> _REQUIRED ACTION_
Answer these questions from the thread on C++ null pointer constants, one per line:
1. In which two compilers did the asker say the code worked?
2. Which edition of the C++ standard does the accepted solution quote for its definition of a null pointer constant?
3. What type does the thread say was recently added to C++?

> _SUPPLIED TEXT_
Question

To my astonishment, this compiles:

const char* c_str()
{
    static const char nullchar = '\0';
    return nullchar;
}

and it introduced a bug in my code. Thankfully, I caught it.

Is this intentional by C++, or a compiler bug? Is there a reason why the data type is actively ignored?
It worked in Visual C++ 2010 and GCC, but I don't understand why it should work, given the obvious data type mismatch. (The static isn't necessary, either.)

Was it helpful?

Solution

As you've defined it, nullchar is an integer constant expression with the value 0.

The C++03 standard defines an null pointer constant as: "A null pointer constant is an integral constant expression (5.19) rvalue of integer type that evaluates to zero." To make a long story short, your nullchar is a null pointer constant, meaning it can be implicitly converted and assigned to essentially any pointer.

Note that all those elements are required for that implicit conversion to work though. For example, if you had used '\1' instead of '\0', or if you had not specified the const qualifier for nullchar, you wouldn't get the implicit conversion -- your assignment would have failed.

Inclusion of this conversion is intentional but widely known as undesirable. 0 as a null pointer constant was inherited from C. I'm fairly sure Bjarne and most of the rest of the C++ standard committee (and most of the C++ community in general) would dearly love to remove this particular implicit conversion, but doing so would destroy compatibility with a lot of C code (probably close to all of it).

OTHER TIPS

This is an old history: it goes back to C.

There is no null keyword in C. A null pointer constant in C is either:

  • an integral constant expression with value 0, like 0, 0L, '\0' (remember that char is an integral type), (2-4/2)
  • such expression cast to void*, like (void*)0, (void*)0L, (void*)'\0', (void*)(2-4/2)

The NULL macro (not a keyword!) expands to such null pointer constant.

In the first C++ design, only the integral constant expression was allowed as a null pointer constant. Recently std::nullptr_t was added to C++.

In C++, but not in C, a const variable of integral type initialized with an integral constant expression is an integral constant expression:

const int c = 3;
int i;

switch(i) {
case c: // valid C++
// but invalid C!
}

So a const char initialized with the expression '\0' is a null pointer constant:

int zero() { return 0; }

void foo() {
    const char k0 = '\0',
               k1 = 1,
               c = zero();
    int *pi;

    pi = k0; // OK (constant expression, value 0)

> _RECORDED INFORMATION_
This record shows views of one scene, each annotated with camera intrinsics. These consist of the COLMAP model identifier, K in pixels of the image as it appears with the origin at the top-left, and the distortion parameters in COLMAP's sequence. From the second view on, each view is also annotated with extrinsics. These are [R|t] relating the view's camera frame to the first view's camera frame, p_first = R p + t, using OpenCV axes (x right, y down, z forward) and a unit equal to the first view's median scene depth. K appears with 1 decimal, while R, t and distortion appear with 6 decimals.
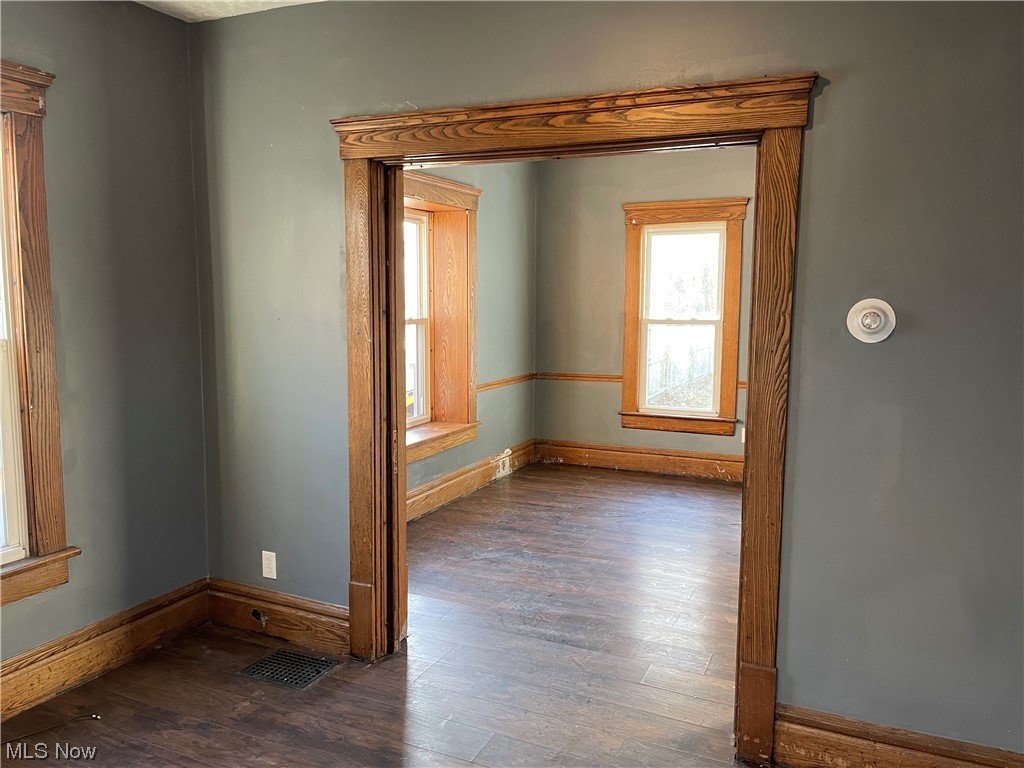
lens RADIAL K [[802.8, 0, 511.6], [0, 802.8, 385.9], [0, 0, 1]] dist [0.108570, -0.142152]
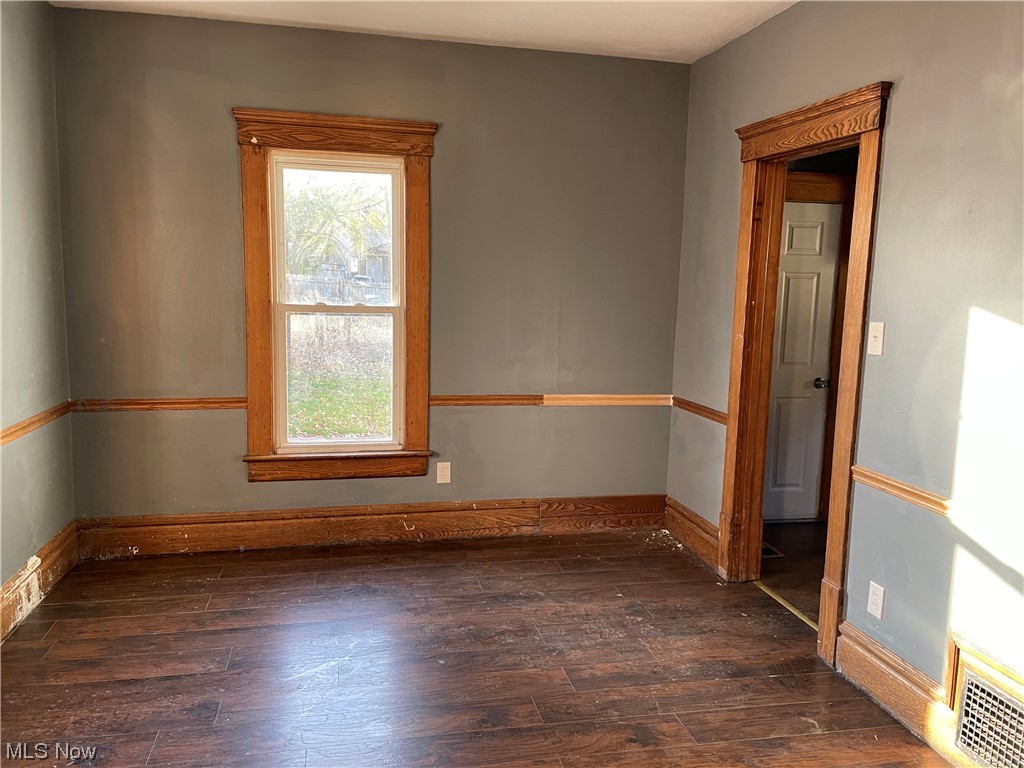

> _ANSWER AREA_
1. Visual C++ 2010 and GCC
2. C++03
3. std::nullptr_t